Because of the higher display rate, full frame flicker is reduced. And because the fields are alternating at one hundredth of a second instead of one fiftieth, interline flicker becomes almost imperceptible.

Conclusion

So, as we have seen, progressive scan seems to offer little for PAL. Plus, a word of warning: some progressive scan devices actually reduce the quality of PAL. How? By taking a PAL signal and turning it into progressive scan NTSC. So you lose PAL's higher resolution and get in return progressive scan NTSC's subtle jerkiness. Hmmm. Not a good choice.

What I haven't addressed here is the use of progressive scan technology on video-sourced material (ie. material recorded with video cameras rather than film cameras). This, unlike with film sourced material, does indeed have the potential to improve picture quality. But since another two pages would be required to explain this properly, and video sourced material is a very small proportion of the total home theatre experience, we shall save this for another time.

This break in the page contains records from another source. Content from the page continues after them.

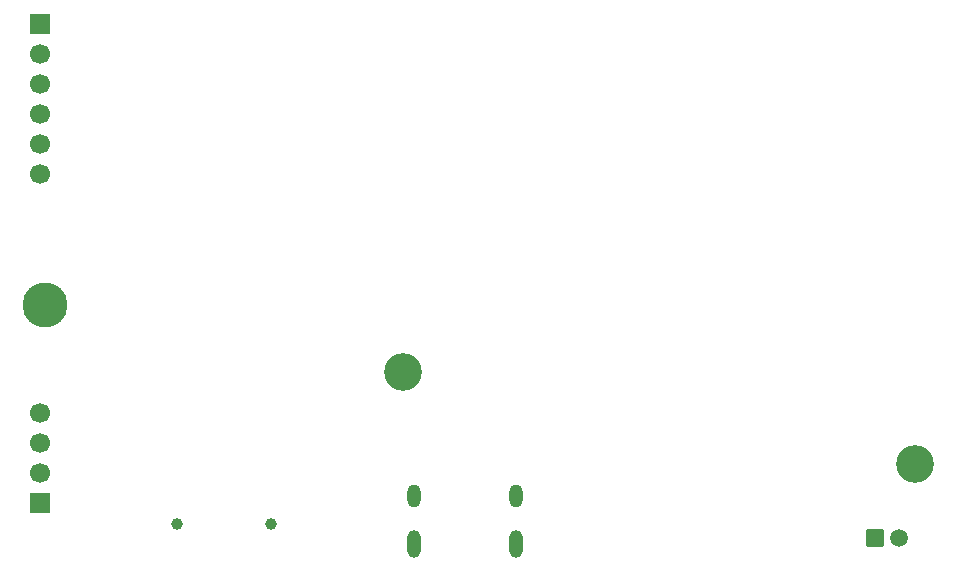
<source format=gbs>
%TF.GenerationSoftware,KiCad,Pcbnew,9.0.4*%
%TF.CreationDate,2025-10-24T17:45:03+05:30*%
%TF.ProjectId,waterlevel project1,77617465-726c-4657-9665-6c2070726f6a,rev?*%
%TF.SameCoordinates,Original*%
%TF.FileFunction,Soldermask,Bot*%
%TF.FilePolarity,Negative*%
%FSLAX46Y46*%
G04 Gerber Fmt 4.6, Leading zero omitted, Abs format (unit mm)*
G04 Created by KiCad (PCBNEW 9.0.4) date 2025-10-24 17:45:03*
%MOMM*%
%LPD*%
G01*
G04 APERTURE LIST*
G04 Aperture macros list*
%AMRoundRect*
0 Rectangle with rounded corners*
0 $1 Rounding radius*
0 $2 $3 $4 $5 $6 $7 $8 $9 X,Y pos of 4 corners*
0 Add a 4 corners polygon primitive as box body*
4,1,4,$2,$3,$4,$5,$6,$7,$8,$9,$2,$3,0*
0 Add four circle primitives for the rounded corners*
1,1,$1+$1,$2,$3*
1,1,$1+$1,$4,$5*
1,1,$1+$1,$6,$7*
1,1,$1+$1,$8,$9*
0 Add four rect primitives between the rounded corners*
20,1,$1+$1,$2,$3,$4,$5,0*
20,1,$1+$1,$4,$5,$6,$7,0*
20,1,$1+$1,$6,$7,$8,$9,0*
20,1,$1+$1,$8,$9,$2,$3,0*%
G04 Aperture macros list end*
%ADD10R,1.700000X1.700000*%
%ADD11C,1.700000*%
%ADD12C,1.000000*%
%ADD13RoundRect,0.102000X0.654000X0.654000X-0.654000X0.654000X-0.654000X-0.654000X0.654000X-0.654000X0*%
%ADD14C,1.512000*%
%ADD15C,3.200000*%
%ADD16O,1.152400X2.352400*%
%ADD17O,1.152400X1.952400*%
%ADD18C,3.800000*%
G04 APERTURE END LIST*
D10*
%TO.C,J5*%
X37500000Y-84960000D03*
D11*
X37500000Y-87500000D03*
X37500000Y-90040000D03*
X37500000Y-92580000D03*
X37500000Y-95120000D03*
X37500000Y-97660000D03*
%TD*%
D10*
%TO.C,J1*%
X37474600Y-125504800D03*
D11*
X37474600Y-122964800D03*
X37474600Y-120424800D03*
X37474600Y-117884800D03*
%TD*%
D12*
%TO.C,J3*%
X49101200Y-127354400D03*
X57101200Y-127354400D03*
%TD*%
D13*
%TO.C,J6*%
X108194600Y-128482000D03*
D14*
X110194600Y-128482000D03*
%TD*%
D15*
%TO.C,REF\u002A\u002A*%
X111607600Y-122199400D03*
%TD*%
%TO.C,REF\u002A\u002A*%
X68275200Y-114427000D03*
%TD*%
D16*
%TO.C,J4*%
X69156800Y-128966200D03*
X77796800Y-128966200D03*
D17*
X69156800Y-124966200D03*
X77796800Y-124966200D03*
%TD*%
D18*
%TO.C,REF\u002A\u002A*%
X37947600Y-108762800D03*
%TD*%
M02*

</source>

© 2001-2006 by Stephen Dawson


* The Flashback Home Entertainment version of Meet John Doe is even worse than the LaserLight version. It is presented in PAL format, but it has obviously been converted from an NTSC video source, so it gets all the problems of NTSC video, plus those caused by resampling of frames running at 30 per second down to 25 per second.


UPDATE (12 August 2005): More experience with a range of devices does reveal that with some displays and some DVD players, setting the DVD player to progressive scan output provides somewhat more horizontal resolution. Why would this be?

My guess is that display devices filter the input on interlaced signals to eliminate possible artifacts, but do not apply this filtering to progressive scan signals. If you have a progressive scan DVD player and a suitable display device, experiment and see which works best for your system. However the point remains, the advantages provided by progressive scan in the PAL world are very much less than those in the NTSC world.


UPDATE (15 June 2006): But the last update is becoming increasingly irrelevant with the use of HDMI for delivering video from source to display. No analogue filtering ought to be applied in this case.